Permintaan Sembako Diklaim Naik 20 Persen saat Ramadan

CNN Indonesia | Selasa, 21/05/2019 05:08 WIB
Permintaan Sembako Diklaim Naik 20 Persen saat Ramadan Ilustrasi. (CNN Indonesia/Safir Makki).
Jakarta, CNN Indonesia -- Kementerian Perdagangan mengklaim permintaan sembilan bahan pokok (sembako) naik mulai dari 10 persen hingga 20 persen saat momentum ramadan dibanding permintaan pada hari-hari biasanya.

"Dari normal ada kenaikan 10 persen-20 persen.

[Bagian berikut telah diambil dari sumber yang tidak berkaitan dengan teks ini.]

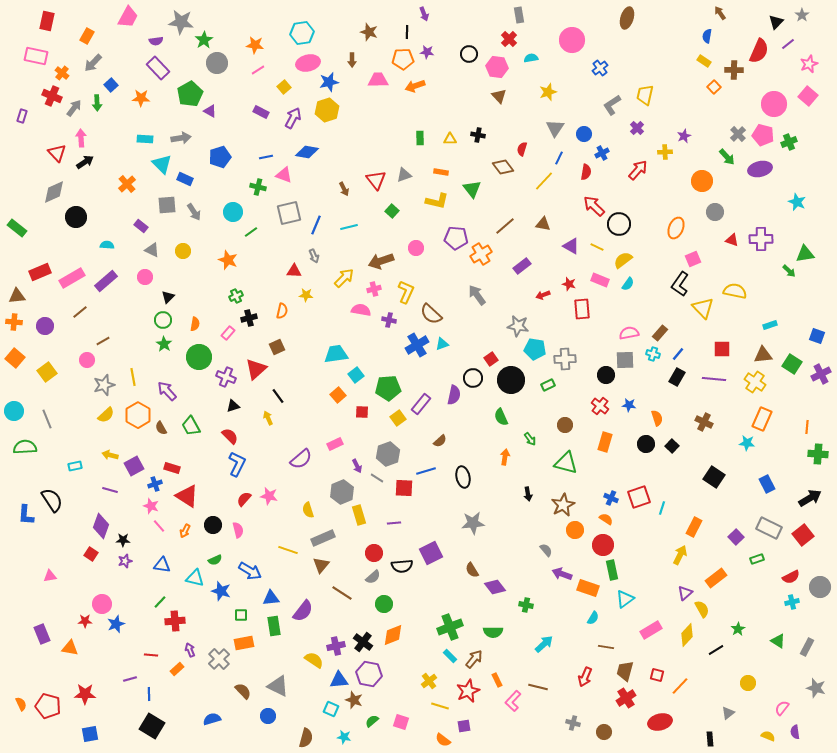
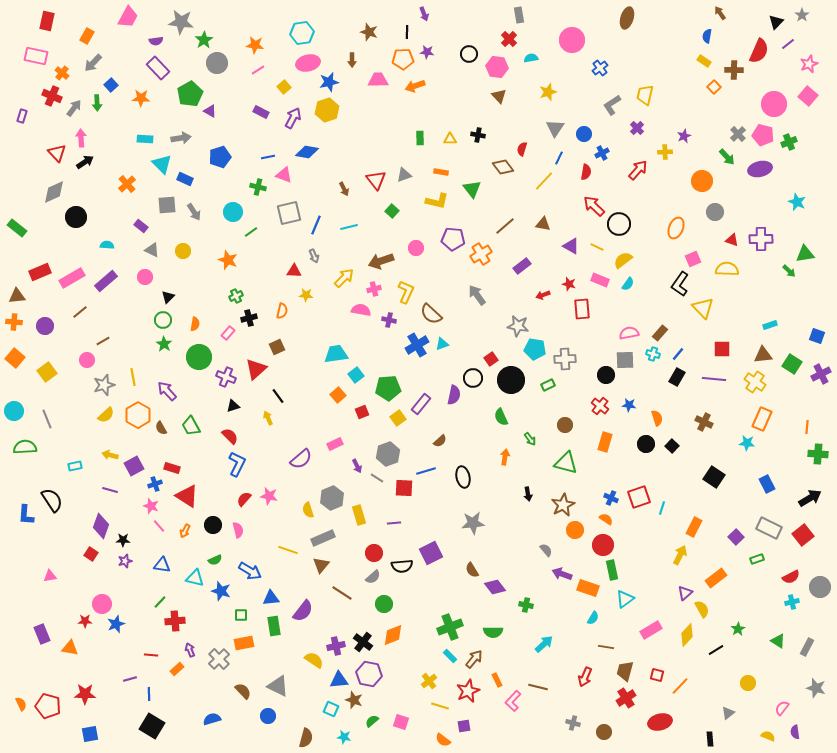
blue line at (266, 157): moved 2 px right
purple pentagon at (456, 238): moved 3 px left, 1 px down
yellow semicircle at (735, 291): moved 8 px left, 22 px up; rotated 10 degrees counterclockwise
red square at (362, 412): rotated 24 degrees counterclockwise
gray hexagon at (342, 492): moved 10 px left, 6 px down
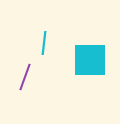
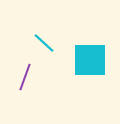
cyan line: rotated 55 degrees counterclockwise
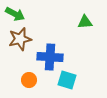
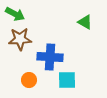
green triangle: rotated 35 degrees clockwise
brown star: rotated 10 degrees clockwise
cyan square: rotated 18 degrees counterclockwise
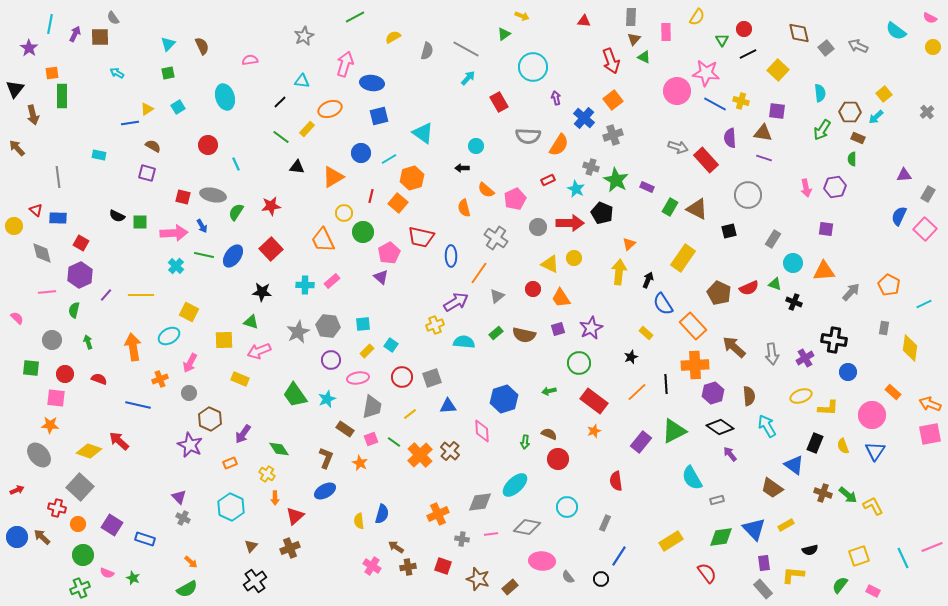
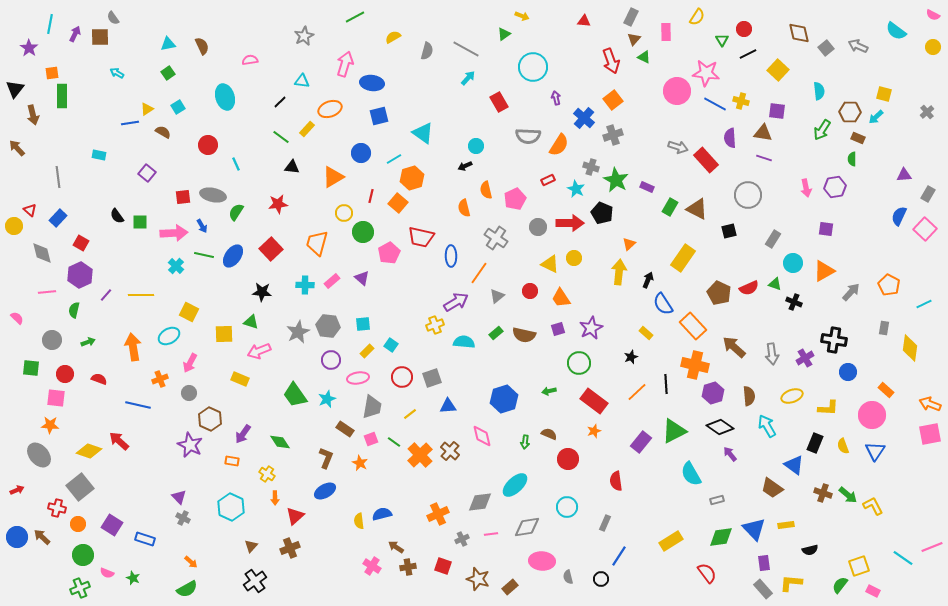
gray rectangle at (631, 17): rotated 24 degrees clockwise
pink semicircle at (930, 18): moved 3 px right, 3 px up
cyan triangle at (168, 44): rotated 35 degrees clockwise
green square at (168, 73): rotated 24 degrees counterclockwise
cyan semicircle at (820, 93): moved 1 px left, 2 px up
yellow square at (884, 94): rotated 35 degrees counterclockwise
brown semicircle at (153, 146): moved 10 px right, 14 px up
cyan line at (389, 159): moved 5 px right
black triangle at (297, 167): moved 5 px left
black arrow at (462, 168): moved 3 px right, 2 px up; rotated 24 degrees counterclockwise
purple square at (147, 173): rotated 24 degrees clockwise
orange semicircle at (486, 190): rotated 36 degrees clockwise
red square at (183, 197): rotated 21 degrees counterclockwise
red star at (271, 206): moved 7 px right, 2 px up
red triangle at (36, 210): moved 6 px left
black semicircle at (117, 216): rotated 28 degrees clockwise
blue rectangle at (58, 218): rotated 48 degrees counterclockwise
orange trapezoid at (323, 240): moved 6 px left, 3 px down; rotated 40 degrees clockwise
orange triangle at (824, 271): rotated 25 degrees counterclockwise
purple triangle at (381, 277): moved 19 px left, 1 px down
red circle at (533, 289): moved 3 px left, 2 px down
yellow square at (224, 340): moved 6 px up
green arrow at (88, 342): rotated 88 degrees clockwise
orange cross at (695, 365): rotated 16 degrees clockwise
orange rectangle at (893, 392): moved 7 px left, 2 px up
yellow ellipse at (801, 396): moved 9 px left
pink diamond at (482, 431): moved 5 px down; rotated 10 degrees counterclockwise
green diamond at (279, 449): moved 1 px right, 7 px up
red circle at (558, 459): moved 10 px right
orange rectangle at (230, 463): moved 2 px right, 2 px up; rotated 32 degrees clockwise
cyan semicircle at (692, 478): moved 1 px left, 4 px up
gray square at (80, 487): rotated 8 degrees clockwise
blue semicircle at (382, 514): rotated 120 degrees counterclockwise
yellow rectangle at (786, 525): rotated 21 degrees clockwise
gray diamond at (527, 527): rotated 20 degrees counterclockwise
gray cross at (462, 539): rotated 32 degrees counterclockwise
yellow square at (859, 556): moved 10 px down
cyan line at (903, 558): rotated 30 degrees counterclockwise
yellow L-shape at (793, 575): moved 2 px left, 8 px down
gray semicircle at (568, 577): rotated 24 degrees clockwise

Itu untuk permintaannya," ujar Karyanto Suprih, Sekretaris Jenderal Kemendag, di Pusdiklat Perdagangan di Depok, Jawa Barat, Senin (20/5).

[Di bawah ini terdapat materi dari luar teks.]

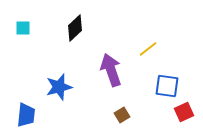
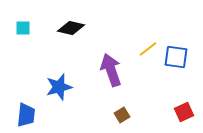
black diamond: moved 4 px left; rotated 56 degrees clockwise
blue square: moved 9 px right, 29 px up
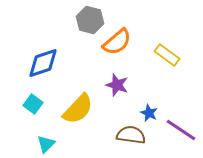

Atas kenaikan tersebut, Kemendag mengimbau produsen, khususnya produk makanan dan minuman, untuk menambah produksi.

Imbauan meningkatkan produksi sebagai antisipasi menjaga stok, meskipun tenaga kerja berkurang karena menjelang libur lebaran.


"Diharapkan pelaku usaha tidak ada alasan menaikkan harga, sepanjang stok cukup, meski permintaan meningkat," katanya.

Untuk memantau harga, Karyanto mengaku menugaskan seluruh pejabat Kemendag menjadi koordinator wilayah. Kemendag juga merangkul Perum Bulog demi memantau pasokan bahan pokok.

Dengan pemantauan tersebut, daerah yang mengalami surplus pasokan bisa menyalurkan barang ke daerah yang defisit pasokan, sehingga pasokan dapat terjaga ketersediaannya.

"Pemerintah menjamin stok tersedia. Tidak usah panik. Menjelang lebaran, pemerintah bahu membahu bersama pengusaha menyediakan stok bahan pokok," tandasnya.